The unstated reason for resistance to the Rohingyas is obviously their religion.

The underlying message from Supreme Court deliberations on the issue of 40,000 Rohingya Muslim refugees fleeing into India is clear. Don’t do anything now about deporting them is what the court has said without quite ruling so, but only in deference to the Centre’s request not to pass an order that may have international repercussions. Truth to tell, India’s image as a nation sympathetic to refugees in general going back to the early 1970s when thousands of Muslim and some Hindu refugees came in a wave from Bangladesh and in the early 1980s when Sri Lankan Tamils sought refuge from the civil war has taken a hit internationally. However, in those times the economic pressures on the population may not have been felt so much as in the present when India’s population has soared beyond 1.25 billion people.

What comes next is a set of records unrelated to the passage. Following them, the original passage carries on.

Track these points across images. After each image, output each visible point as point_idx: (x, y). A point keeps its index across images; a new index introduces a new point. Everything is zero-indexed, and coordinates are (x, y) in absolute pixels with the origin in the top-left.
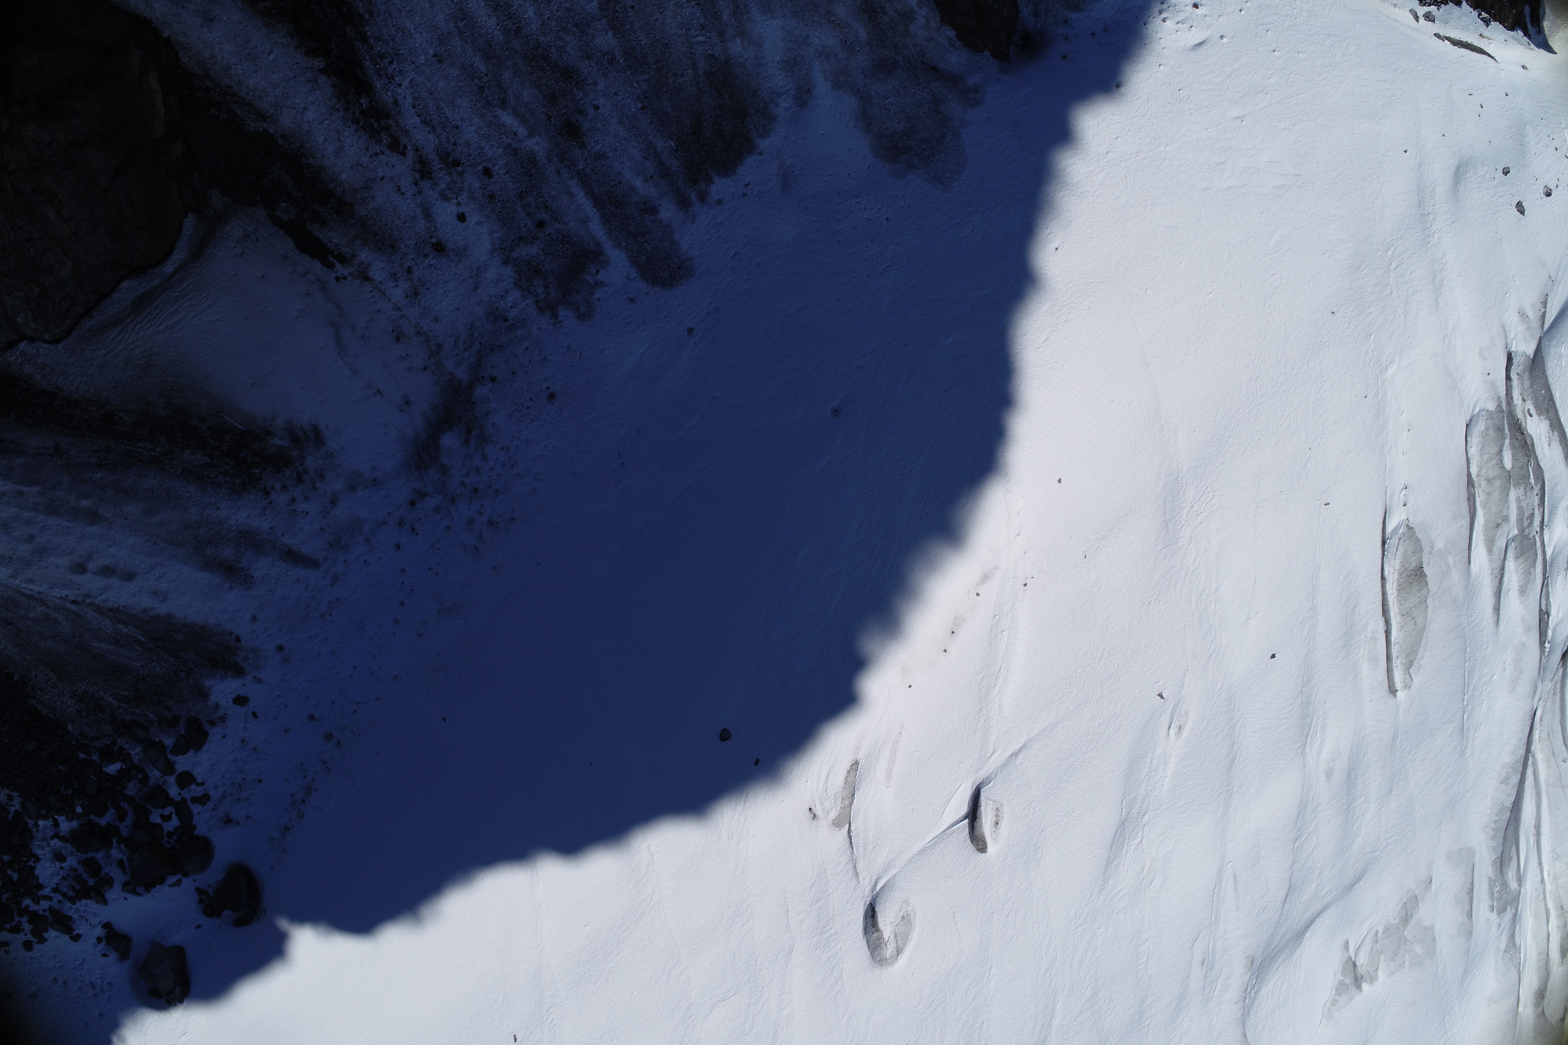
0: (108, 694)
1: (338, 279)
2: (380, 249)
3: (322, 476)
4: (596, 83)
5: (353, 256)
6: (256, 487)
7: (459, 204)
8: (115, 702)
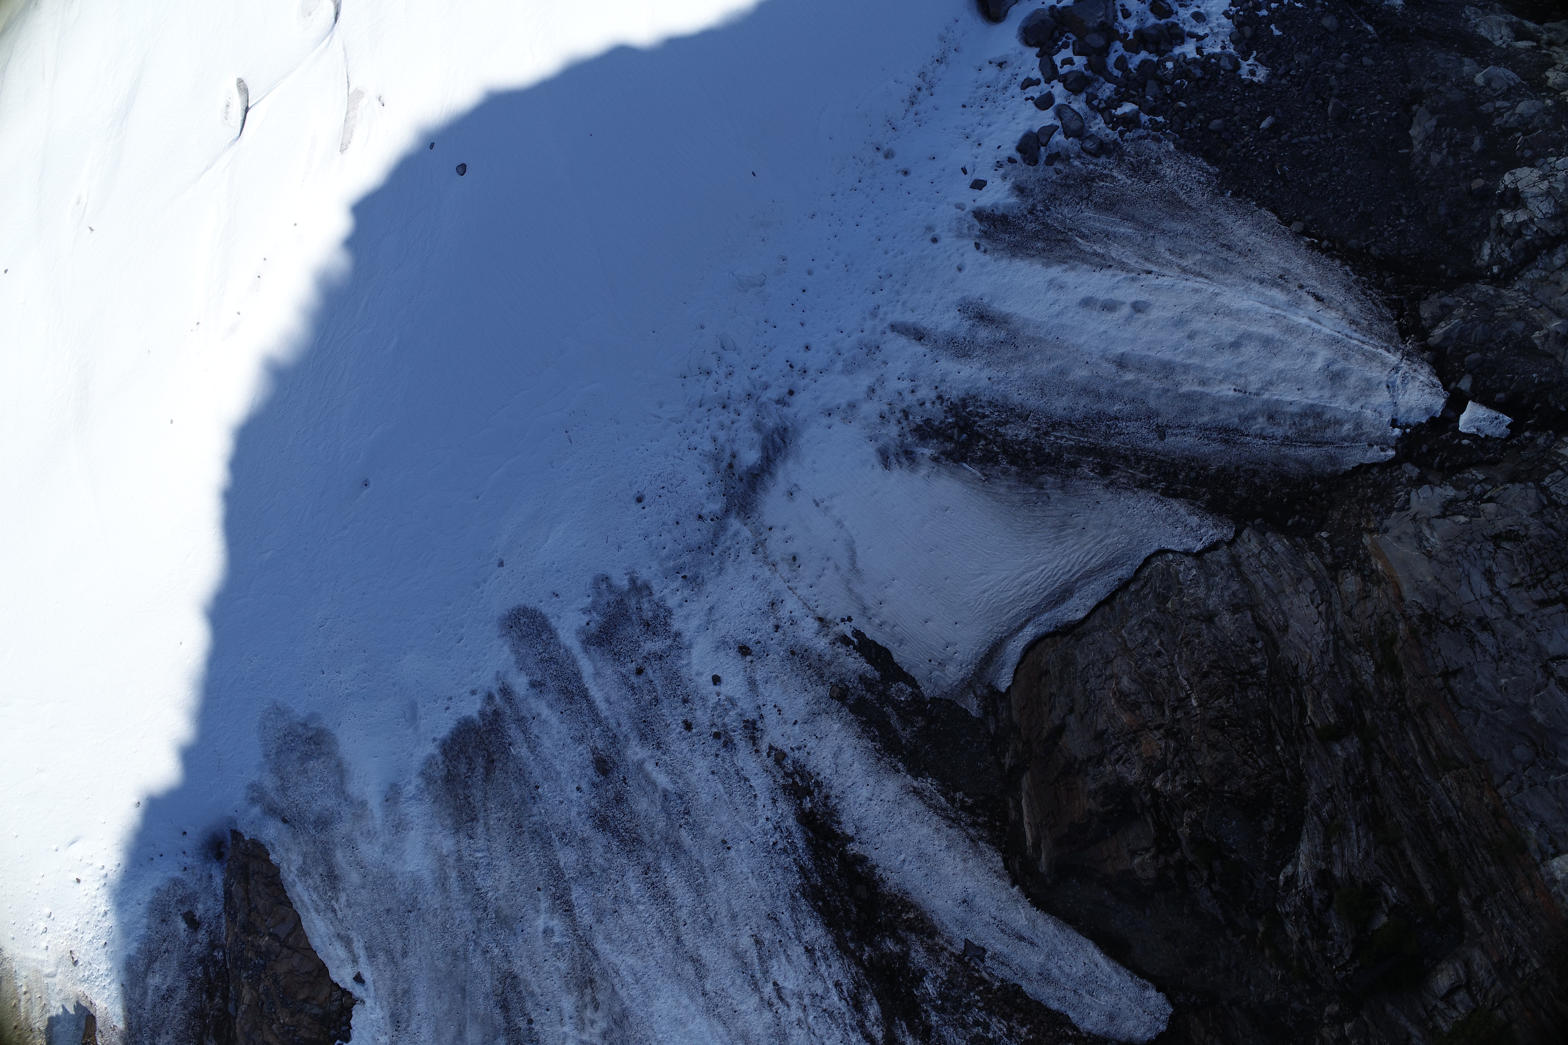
0: (1122, 182)
1: (850, 619)
2: (806, 651)
3: (882, 417)
4: (579, 814)
5: (834, 643)
6: (951, 403)
7: (718, 694)
8: (1115, 174)
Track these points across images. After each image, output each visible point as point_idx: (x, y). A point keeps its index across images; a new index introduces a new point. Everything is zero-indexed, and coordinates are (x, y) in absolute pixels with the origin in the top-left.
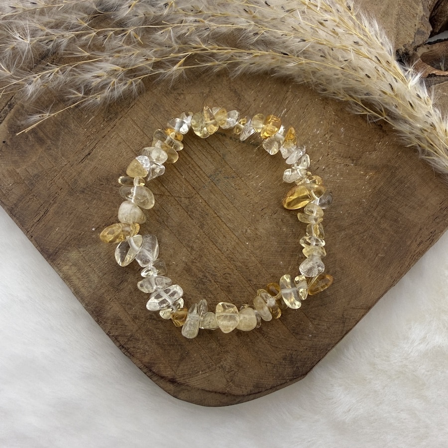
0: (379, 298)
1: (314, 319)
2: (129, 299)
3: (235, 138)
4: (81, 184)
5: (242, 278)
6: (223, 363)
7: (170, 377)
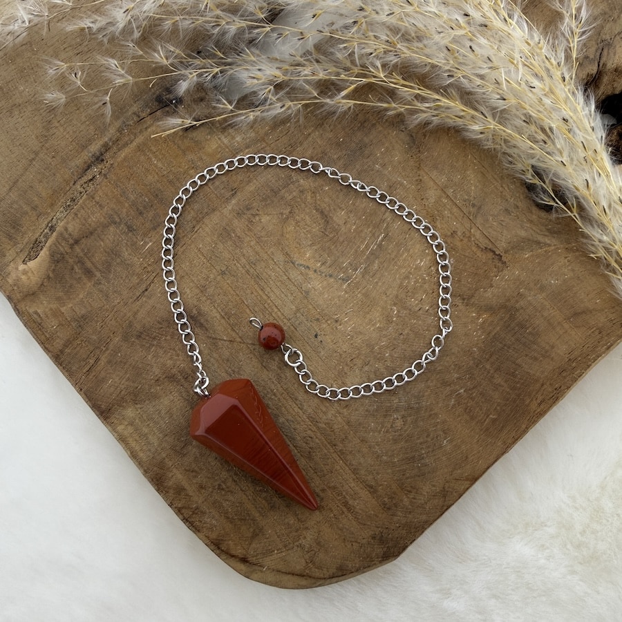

The unstated reason for resistance to the Rohingyas is obviously their religion. National security concerns are not to be ignored. And yet to lump an entire exodus of 40,000 people is not to be lumped as a terror threat. The top court probably meant just that without explicitly saying so. There are ways to deal with them if some among the refugees are perceived to be potential terror threats. India must not lose sight of the fact that the exodus in a humanitarian problem and we need draw no lessons from how the West, save Germany, behaved when it came to accepting Syrian and other refugees from the Middle East crises. India has shown a greater understanding of the problem facing Aung San Suu Kyi as she may have had a limited role in handling the Rohingya crisis. There has also been an offer from Myanmar to take back the nine lakh Rohingyas who fled to Bangladesh and it may be possible to negotiate the return of those willing to go back to Myanmar from India.